**DOCUMENTO**.
********

Discurso durante a 46ª Sessão Não Deliberativa, no Senado Federal

Expectativa com a crescente consolidação da Democracia no País; e outro assunto.

Autor
Ruben Figueiró (PSDB - Partido da Social Democracia Brasileira/MS)
Nome completo: Ruben Figueiró de Oliveira
Casa
Senado Federal
Tipo
Discurso
Resumo por assunto
ESTADO DEMOCRATICO.:
  • Expectativa com a crescente consolidação da Democracia no País; e outro assunto.
Publicação
Publicação no DSF de 05/04/2014 - Página 25
Assunto
Outros > ESTADO DEMOCRATICO.
Indexação
  • REGISTRO, EXPECTATIVA, CONSOLIDAÇÃO, DEMOCRACIA, PAIS, COMENTARIO, HISTORIA, POLITICA, BRASIL, PERIODO, REGIME MILITAR.

            O SR. RUBEN FIGUEIRÓ (Bloco Minoria/PSDB - MS. Pronuncia o seguinte discurso. Sem revisão do orador.) - Sr. Presidente, meu caro Senador Mozarildo Cavalcanti, Srªs e Srs. Senadores, senhores ouvintes da Rádio Senado, senhores telespectadores da TV Senado, senhoras e senhores aqui presentes, acabou de deixar a tribuna o eminente Senador Acir Gurgacz, do Estado de Rondônia.

********

**LISTA DE REGISTROS**.
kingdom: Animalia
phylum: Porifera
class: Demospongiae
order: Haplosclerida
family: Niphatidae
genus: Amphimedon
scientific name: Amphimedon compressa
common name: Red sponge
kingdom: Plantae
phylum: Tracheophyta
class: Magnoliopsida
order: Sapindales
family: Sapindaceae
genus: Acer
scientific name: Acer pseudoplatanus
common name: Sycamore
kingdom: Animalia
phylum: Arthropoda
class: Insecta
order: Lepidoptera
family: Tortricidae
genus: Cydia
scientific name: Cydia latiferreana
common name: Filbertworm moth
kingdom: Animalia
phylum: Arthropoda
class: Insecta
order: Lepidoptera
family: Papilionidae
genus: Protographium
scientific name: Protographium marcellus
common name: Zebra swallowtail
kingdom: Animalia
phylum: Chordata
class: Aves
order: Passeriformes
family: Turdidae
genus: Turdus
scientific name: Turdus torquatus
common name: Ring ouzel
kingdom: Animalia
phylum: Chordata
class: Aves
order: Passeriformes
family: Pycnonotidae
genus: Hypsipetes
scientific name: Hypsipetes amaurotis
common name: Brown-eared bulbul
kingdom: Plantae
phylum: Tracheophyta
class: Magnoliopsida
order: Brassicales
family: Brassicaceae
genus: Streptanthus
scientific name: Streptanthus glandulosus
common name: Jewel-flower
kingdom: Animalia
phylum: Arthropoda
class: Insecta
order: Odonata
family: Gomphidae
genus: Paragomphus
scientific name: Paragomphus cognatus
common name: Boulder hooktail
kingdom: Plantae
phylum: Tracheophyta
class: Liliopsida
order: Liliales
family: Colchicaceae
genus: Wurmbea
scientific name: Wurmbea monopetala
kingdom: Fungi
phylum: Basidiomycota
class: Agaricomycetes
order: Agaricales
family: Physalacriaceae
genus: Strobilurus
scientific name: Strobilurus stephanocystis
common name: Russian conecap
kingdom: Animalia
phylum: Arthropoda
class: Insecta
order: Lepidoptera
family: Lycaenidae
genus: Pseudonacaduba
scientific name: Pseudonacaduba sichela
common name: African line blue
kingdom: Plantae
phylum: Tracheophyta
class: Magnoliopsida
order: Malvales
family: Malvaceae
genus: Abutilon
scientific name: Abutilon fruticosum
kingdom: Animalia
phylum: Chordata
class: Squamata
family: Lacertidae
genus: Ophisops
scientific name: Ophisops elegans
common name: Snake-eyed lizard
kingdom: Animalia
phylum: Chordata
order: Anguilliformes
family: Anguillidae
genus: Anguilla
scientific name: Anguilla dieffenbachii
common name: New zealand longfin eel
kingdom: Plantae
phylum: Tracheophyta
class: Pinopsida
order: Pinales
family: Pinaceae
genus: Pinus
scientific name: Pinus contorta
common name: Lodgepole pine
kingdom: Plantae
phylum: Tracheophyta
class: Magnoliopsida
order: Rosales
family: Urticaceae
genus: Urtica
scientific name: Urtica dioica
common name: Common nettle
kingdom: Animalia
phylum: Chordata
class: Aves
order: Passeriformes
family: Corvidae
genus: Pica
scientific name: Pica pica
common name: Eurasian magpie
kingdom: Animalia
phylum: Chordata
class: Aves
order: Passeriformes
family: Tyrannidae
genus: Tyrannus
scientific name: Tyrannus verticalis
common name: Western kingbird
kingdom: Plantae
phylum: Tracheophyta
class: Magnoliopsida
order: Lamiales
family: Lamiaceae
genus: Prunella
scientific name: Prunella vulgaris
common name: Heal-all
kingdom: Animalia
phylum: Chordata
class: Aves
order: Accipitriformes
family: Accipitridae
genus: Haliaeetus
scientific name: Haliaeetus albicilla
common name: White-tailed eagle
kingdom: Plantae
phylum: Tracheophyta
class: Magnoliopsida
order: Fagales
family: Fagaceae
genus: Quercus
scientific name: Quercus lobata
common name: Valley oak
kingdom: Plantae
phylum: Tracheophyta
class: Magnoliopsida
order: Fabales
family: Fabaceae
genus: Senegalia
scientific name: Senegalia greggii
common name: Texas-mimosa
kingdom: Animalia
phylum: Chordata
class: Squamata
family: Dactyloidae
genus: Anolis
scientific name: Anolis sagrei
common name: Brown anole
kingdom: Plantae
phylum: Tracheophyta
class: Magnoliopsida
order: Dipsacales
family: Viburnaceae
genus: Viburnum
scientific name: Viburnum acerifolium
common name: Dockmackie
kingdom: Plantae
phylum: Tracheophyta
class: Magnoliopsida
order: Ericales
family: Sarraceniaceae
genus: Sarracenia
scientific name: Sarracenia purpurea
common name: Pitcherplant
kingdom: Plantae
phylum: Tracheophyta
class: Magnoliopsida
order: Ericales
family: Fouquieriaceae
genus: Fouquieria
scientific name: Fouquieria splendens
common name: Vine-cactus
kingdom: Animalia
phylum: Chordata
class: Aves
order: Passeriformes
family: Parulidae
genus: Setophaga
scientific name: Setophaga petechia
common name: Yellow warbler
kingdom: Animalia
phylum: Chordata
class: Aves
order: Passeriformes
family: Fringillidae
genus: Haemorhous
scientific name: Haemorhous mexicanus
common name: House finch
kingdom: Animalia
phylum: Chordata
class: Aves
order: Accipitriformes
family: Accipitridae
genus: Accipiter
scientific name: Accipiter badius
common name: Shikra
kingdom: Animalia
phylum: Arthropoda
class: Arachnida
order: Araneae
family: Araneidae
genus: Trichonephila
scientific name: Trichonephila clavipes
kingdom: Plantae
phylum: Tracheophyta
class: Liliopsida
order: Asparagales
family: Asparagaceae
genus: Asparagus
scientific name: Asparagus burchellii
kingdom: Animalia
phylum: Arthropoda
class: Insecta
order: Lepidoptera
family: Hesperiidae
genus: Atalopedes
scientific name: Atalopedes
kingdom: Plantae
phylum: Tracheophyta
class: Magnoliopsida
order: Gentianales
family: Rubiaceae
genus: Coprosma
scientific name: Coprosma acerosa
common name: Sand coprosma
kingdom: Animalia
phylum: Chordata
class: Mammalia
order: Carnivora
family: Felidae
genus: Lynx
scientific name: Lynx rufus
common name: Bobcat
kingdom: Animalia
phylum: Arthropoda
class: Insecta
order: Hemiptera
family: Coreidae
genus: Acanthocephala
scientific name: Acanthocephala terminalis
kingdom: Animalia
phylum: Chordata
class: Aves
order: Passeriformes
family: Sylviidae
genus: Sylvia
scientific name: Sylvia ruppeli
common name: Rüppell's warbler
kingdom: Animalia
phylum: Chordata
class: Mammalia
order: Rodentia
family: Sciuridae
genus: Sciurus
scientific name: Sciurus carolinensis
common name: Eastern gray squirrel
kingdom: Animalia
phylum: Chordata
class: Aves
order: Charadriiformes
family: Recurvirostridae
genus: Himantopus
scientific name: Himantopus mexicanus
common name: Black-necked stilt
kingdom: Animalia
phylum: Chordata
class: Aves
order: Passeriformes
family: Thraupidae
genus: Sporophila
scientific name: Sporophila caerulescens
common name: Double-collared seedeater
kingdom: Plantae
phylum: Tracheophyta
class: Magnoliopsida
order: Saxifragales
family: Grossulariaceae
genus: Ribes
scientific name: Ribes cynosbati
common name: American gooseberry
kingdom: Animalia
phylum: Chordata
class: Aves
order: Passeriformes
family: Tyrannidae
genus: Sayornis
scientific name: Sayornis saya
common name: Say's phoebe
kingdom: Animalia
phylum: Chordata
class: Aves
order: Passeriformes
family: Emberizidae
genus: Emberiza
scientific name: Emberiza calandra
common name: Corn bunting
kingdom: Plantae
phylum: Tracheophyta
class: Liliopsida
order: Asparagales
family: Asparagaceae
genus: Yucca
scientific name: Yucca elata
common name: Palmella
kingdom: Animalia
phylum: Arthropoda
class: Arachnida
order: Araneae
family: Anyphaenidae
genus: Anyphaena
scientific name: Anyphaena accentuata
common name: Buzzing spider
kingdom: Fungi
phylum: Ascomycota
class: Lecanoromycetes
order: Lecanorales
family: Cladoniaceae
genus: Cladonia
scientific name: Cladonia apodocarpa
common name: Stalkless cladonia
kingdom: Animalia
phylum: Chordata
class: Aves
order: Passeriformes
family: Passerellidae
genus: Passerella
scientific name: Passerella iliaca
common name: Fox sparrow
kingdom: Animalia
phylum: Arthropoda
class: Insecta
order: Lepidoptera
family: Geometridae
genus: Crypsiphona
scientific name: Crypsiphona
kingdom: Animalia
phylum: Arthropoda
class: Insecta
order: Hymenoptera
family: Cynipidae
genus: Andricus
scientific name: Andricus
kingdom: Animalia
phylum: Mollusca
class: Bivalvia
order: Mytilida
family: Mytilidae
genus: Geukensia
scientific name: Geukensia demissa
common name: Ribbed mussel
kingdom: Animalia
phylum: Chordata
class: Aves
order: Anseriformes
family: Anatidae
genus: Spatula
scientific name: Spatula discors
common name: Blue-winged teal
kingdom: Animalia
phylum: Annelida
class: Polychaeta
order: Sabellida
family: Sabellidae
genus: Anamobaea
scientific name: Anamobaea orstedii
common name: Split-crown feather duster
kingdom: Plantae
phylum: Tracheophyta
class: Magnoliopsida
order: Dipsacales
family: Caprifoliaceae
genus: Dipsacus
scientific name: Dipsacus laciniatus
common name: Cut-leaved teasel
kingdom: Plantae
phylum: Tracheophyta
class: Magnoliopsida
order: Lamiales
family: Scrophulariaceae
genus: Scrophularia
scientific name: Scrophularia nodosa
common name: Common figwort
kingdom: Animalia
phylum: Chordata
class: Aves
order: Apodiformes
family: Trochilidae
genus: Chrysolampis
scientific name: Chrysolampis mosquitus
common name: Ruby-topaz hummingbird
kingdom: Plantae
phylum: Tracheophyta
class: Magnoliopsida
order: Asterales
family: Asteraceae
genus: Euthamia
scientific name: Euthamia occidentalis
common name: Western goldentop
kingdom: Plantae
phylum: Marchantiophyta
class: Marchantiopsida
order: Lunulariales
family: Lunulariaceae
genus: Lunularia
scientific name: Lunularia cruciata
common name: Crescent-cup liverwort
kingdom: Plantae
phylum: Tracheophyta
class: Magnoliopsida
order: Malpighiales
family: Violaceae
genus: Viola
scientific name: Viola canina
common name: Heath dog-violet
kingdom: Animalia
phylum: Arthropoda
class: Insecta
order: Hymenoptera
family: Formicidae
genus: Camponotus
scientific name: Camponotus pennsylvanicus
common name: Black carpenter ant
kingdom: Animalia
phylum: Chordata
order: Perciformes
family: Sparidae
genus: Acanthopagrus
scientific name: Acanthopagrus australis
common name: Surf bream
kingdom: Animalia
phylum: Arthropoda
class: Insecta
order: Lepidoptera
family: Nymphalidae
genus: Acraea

********

**TAREFA PROPOSTA 1**.
Responda com base no discurso do Senador Ruben Figueiró:
(a) A que partido e a que estado o autor está vinculado?
(b) Em que data e em que página o discurso foi publicado no DSF?
(c) Qual senador, e de que estado, acabou de deixar a tribuna?
**TAREFA PROPOSTA 2**. Redija o trecho seguinte do discurso do Senador Ruben Figueiró, começando logo após a última frase apresentada.
Os registros vêm de uma fonte distinta da do discurso.

**RESPOSTA ESPERADA 1**.
(a) PSDB (Partido da Social Democracia Brasileira), Mato Grosso do Sul (MS).
(b) Em 05/04/2014, na página 25.
(c) O Senador Acir Gurgacz, do Estado de Rondônia.

**RESPOSTA ESPERADA 2**.
            Eu devo confessar a V. Exª, aos demais aqui presentes e aos que nos ouvem e que nos assistem que considero o pronunciamento do Senador Acir Gurgacz de uma importância extraordinária, porque ele abordou assuntos que são do conhecimento das autoridades e da opinião pública há alguns anos, e que não têm merecido da parte das autoridades públicas a atenção que deveria ter.

            A produção de alimentos, a exploração de terras agricultáveis e pastoris no nosso País precisam merecer uma análise mais percuciente por parte do Poder Público.

            O Senador Acir Gurgacz fez, numa abrangência inteligente, algumas observações que eu até procurei destacar através do meu modesto aparte - a questão das terras degradadas, a reserva legal, a preocupação com relação às áreas públicas e às áreas indígenas -, e destacou, sobretudo, que as políticas públicas hoje praticadas não são aquelas que atendem realmente ao reclamo do homem do campo. Restrições - e restrições imensas - têm sido feitas à sua ação, esquecendo que a produção de alimentos deve ser uma política prioritária de governos, até porque, pelas estatísticas existentes, a população do mundo cresce de forma geométrica, e a produção de alimentos, de forma aritmética, conforme eu tive oportunidade de destacar no aparte que ofereci ao Senador Acir Gurgacz.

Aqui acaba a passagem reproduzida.